His survival depended on medical interventions such as tube feeding and constant care. What remained was biological existence, sustained by technology and routine medical support, rather than the conscious life most people associate with personhood. The legal landscape surrounding such situations in India has evolved slowly. In 2018, the Supreme Court recognised passive euthanasia and upheld the validity of living wills, allowing individuals to specify in advance whether they would want life-support treatment if they became terminally ill or permanently incapacitated. The judgment, delivered in the Common Cause case, was framed around the constitutional principles of personal liberty and dignity under Article 21. Yet the practical difficulty lies precisely in cases like Mr Rana’s, where no such directive exists. Living wills remain rare in India, partly because conversations about death are culturally uncomfortable and legally unfamiliar.

Families and courts are therefore left to make decisions under circumstances of emotional distress, medical uncertainty, and ethical ambiguity. In permitting doctors to consider withdrawing treatment after evaluation by medical boards, the Supreme Court has effectively acknowledged that prolonged mechanical survival cannot automatically override considerations of human dignity. This does not legalise active euthanasia, which remains prohibited under Indian law. Instead, it recognises that allowing a natural death may sometimes be the more humane course when medical science offers no realistic hope of recovery. The implications extend beyond one courtroom decision. India’s healthcare system is already under strain, and prolonged end-of-life care can impose enormous financial and emotional burdens on families. For many households, the costs of sustaining irreversible conditions can erode savings accumulated over a lifetime.

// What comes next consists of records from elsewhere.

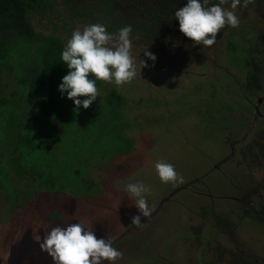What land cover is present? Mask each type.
<instances>
[{
  "label": "rangeland",
  "instance_id": "rangeland-1",
  "mask_svg": "<svg viewBox=\"0 0 264 264\" xmlns=\"http://www.w3.org/2000/svg\"><path fill=\"white\" fill-rule=\"evenodd\" d=\"M230 3L223 7L231 10ZM128 4L42 0L27 10L34 31L27 63L52 38L61 57L77 28L100 23L115 34L131 25L138 75L120 87L96 81L100 141L88 134L82 145L71 142V128L39 137L37 153L61 174L51 171L39 186L30 174H15L14 202L0 190V264H53L37 237L71 223L111 238L123 253L115 264H264V0L238 6L239 27L226 25L211 47L180 32L175 12L186 4L167 13L154 3L153 12ZM249 72L256 88L245 87ZM13 73L1 70L0 89L12 87ZM121 145L125 150L115 151ZM160 160L173 164L183 183H162ZM76 167L86 169L90 187ZM137 182L150 188L146 200L155 206L140 227L131 224L140 213L126 191Z\"/></svg>",
  "mask_w": 264,
  "mask_h": 264
},
{
  "label": "trees",
  "instance_id": "trees-1",
  "mask_svg": "<svg viewBox=\"0 0 264 264\" xmlns=\"http://www.w3.org/2000/svg\"><path fill=\"white\" fill-rule=\"evenodd\" d=\"M130 1L125 0V3ZM41 2L42 0H0V78L1 70L7 69V66L14 72L8 78L12 87L0 89V190L6 191L10 202H14L16 195V190L10 185L15 174H30L39 180L38 186L40 179L50 175L51 171L61 174V168L56 165L51 168V161L45 162L37 153L38 150L41 151L39 137L46 141L42 136L46 130L61 132L71 128V142L79 140L82 145L84 139L90 140L88 134L94 135L96 142L100 141L105 129L100 121L103 117L99 114L103 110H98L100 107L96 101L87 109L81 105L76 110L74 101L67 97V93L62 95L59 91L62 78L69 69L59 57L61 46L55 39H50L53 45L48 43L45 50L32 54L31 63L26 62L30 60L28 40L34 35L27 19V10ZM150 3H154L155 9L159 8L167 13L187 4V0H133L128 6L134 9L146 5L153 12ZM245 87H257L254 73L249 72ZM85 98L79 97L81 100ZM124 150L121 145L115 151ZM258 151L264 154V143L259 146ZM87 159L86 154L80 160ZM80 160L78 163L84 164ZM85 171L86 169L81 171L76 167L74 174L79 175L84 183L86 181L87 187H90L84 177Z\"/></svg>",
  "mask_w": 264,
  "mask_h": 264
},
{
  "label": "clouds",
  "instance_id": "clouds-1",
  "mask_svg": "<svg viewBox=\"0 0 264 264\" xmlns=\"http://www.w3.org/2000/svg\"><path fill=\"white\" fill-rule=\"evenodd\" d=\"M255 0H231L230 9L223 7L229 0H219L210 5V0H187V4L175 12L180 32L191 39L194 45L211 47L217 35L226 26L238 28L239 17L235 14L238 6L247 8ZM132 26L126 25L118 33H109L100 23L77 28L62 52L61 59L69 72L62 78L59 91L74 101L76 110L84 109L99 96L96 81L114 82L117 87L130 84L138 75L135 60L131 55ZM145 56L155 61L156 56L148 51ZM142 67H147L141 60ZM141 67V68H142ZM141 73V70H140ZM90 74L93 78H89ZM79 97H86L81 100ZM157 175L162 183L173 185L183 183V177L177 173L171 163L163 160L155 164ZM126 191L135 198L140 215L131 218V224L140 227L141 216L149 217L155 206L149 207L146 193L150 188L143 182L129 183ZM40 250L46 252L53 264H115L123 253L112 246L111 238H97L91 229L80 223L52 227L43 239L37 237ZM7 259V257H5Z\"/></svg>",
  "mask_w": 264,
  "mask_h": 264
}]
</instances>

The Rana case exposes a reality that thousands of families quietly confront in hospitals and homes across the country. But the judgment should not be seen merely as an administrative solution to suffering. It highlights a deeper need for public engagement with end-of-life planning. Living wills, palliative care and ethical medical guidelines remain poorly understood outside specialised legal or medical circles. Without broader awareness, similar cases will continue to reach courts after years of anguish. Ultimately, the Supreme Court has not declared that life can be ended at will. What it has affirmed is something subtler but equally profound: that dignity, autonomy, and compassion must remain central to how society understands the final chapter of human life.